◆ Task objective: When the listing below reaches the line that has "Can you trace", start reproducing exactly; stop after the line that has "An incomplete object", and drop the pictures.

----

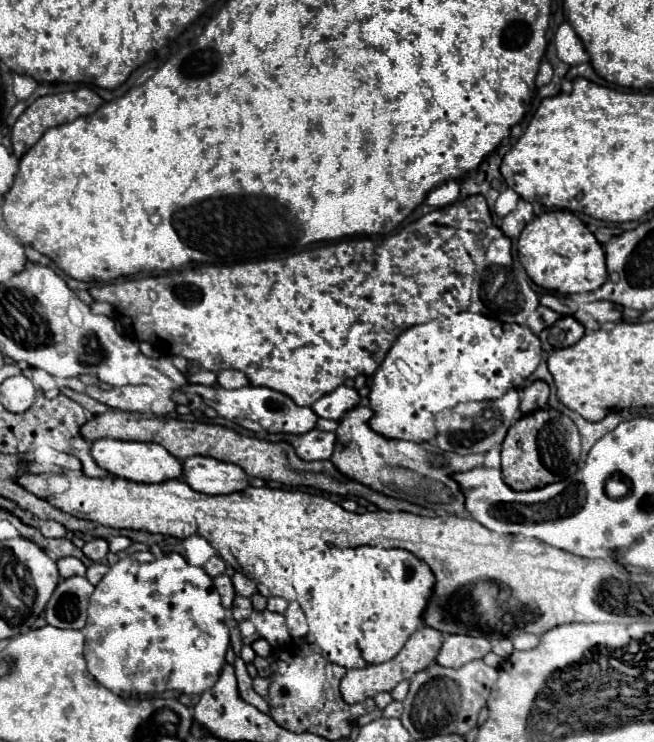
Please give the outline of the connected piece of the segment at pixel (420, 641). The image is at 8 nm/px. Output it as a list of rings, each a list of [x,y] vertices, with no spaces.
[[[421,625],[405,643],[405,647],[387,663],[379,665],[367,665],[363,669],[349,669],[345,677],[341,679],[341,697],[345,703],[363,703],[367,697],[375,697],[381,691],[391,691],[399,681],[411,679],[417,671],[423,671],[429,667],[429,663],[435,661],[435,655],[439,653],[441,647],[441,635],[439,631]]]

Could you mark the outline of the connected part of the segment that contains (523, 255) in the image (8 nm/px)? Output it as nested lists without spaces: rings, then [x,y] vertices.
[[[565,209],[545,211],[527,223],[517,241],[517,253],[533,283],[559,295],[595,291],[607,281],[603,245],[579,217]]]

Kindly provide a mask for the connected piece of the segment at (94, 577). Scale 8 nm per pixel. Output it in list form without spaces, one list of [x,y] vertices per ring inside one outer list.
[[[93,563],[93,565],[87,569],[87,575],[85,575],[85,577],[87,577],[89,583],[97,585],[107,571],[109,571],[109,565],[105,565],[105,563]]]

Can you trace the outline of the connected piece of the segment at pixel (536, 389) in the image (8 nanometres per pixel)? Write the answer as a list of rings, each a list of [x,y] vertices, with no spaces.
[[[533,381],[529,387],[521,389],[521,413],[533,413],[537,409],[547,409],[549,385],[545,381]]]

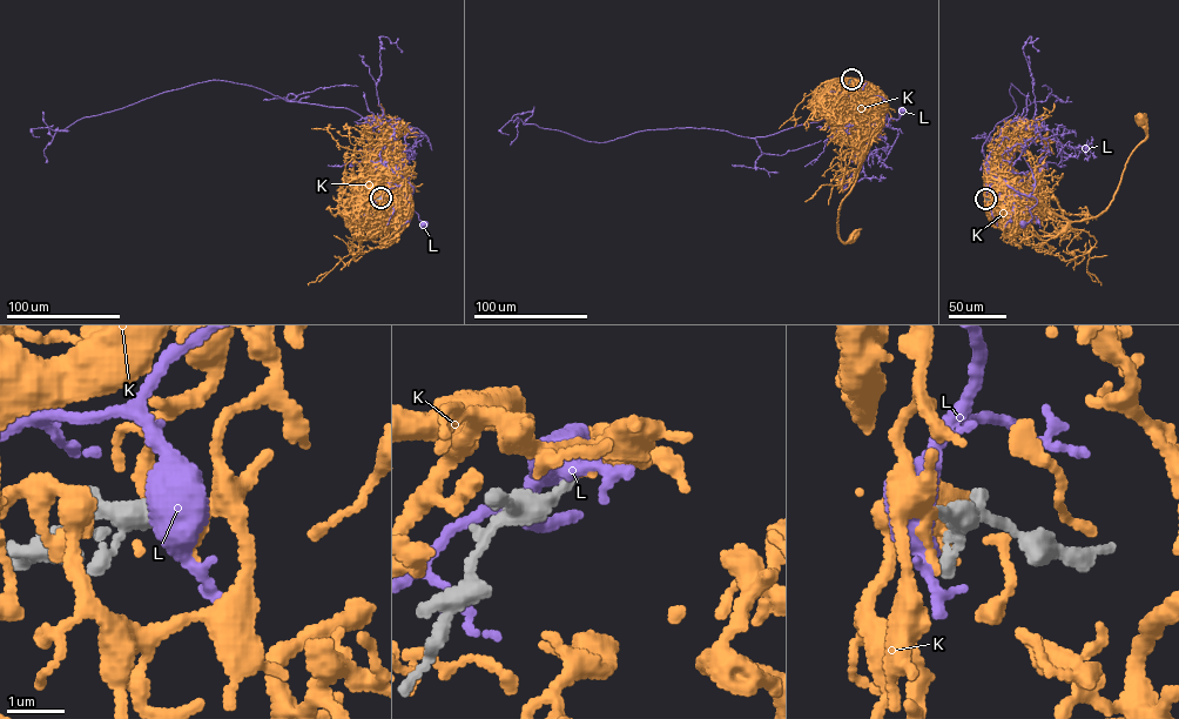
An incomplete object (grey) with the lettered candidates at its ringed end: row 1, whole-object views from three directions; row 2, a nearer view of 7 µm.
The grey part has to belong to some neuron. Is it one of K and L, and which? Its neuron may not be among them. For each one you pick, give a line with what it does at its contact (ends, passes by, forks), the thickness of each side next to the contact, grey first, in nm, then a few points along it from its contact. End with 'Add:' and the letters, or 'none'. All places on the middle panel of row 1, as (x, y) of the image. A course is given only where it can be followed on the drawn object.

----

◆ Response area:
Can you trace the outline of the connected piece of the segment at pixel (536, 389) in the image (8 nanometres per pixel)? Write the answer as a list of rings, each a list of [x,y] vertices, with no spaces.
[[[533,381],[529,387],[521,389],[521,413],[533,413],[537,409],[547,409],[549,385],[545,381]]]

An incomplete object (grey) with the lettered candidates at its ringed end: row 1, whole-object views from three directions; row 2, a nearer view of 7 µm.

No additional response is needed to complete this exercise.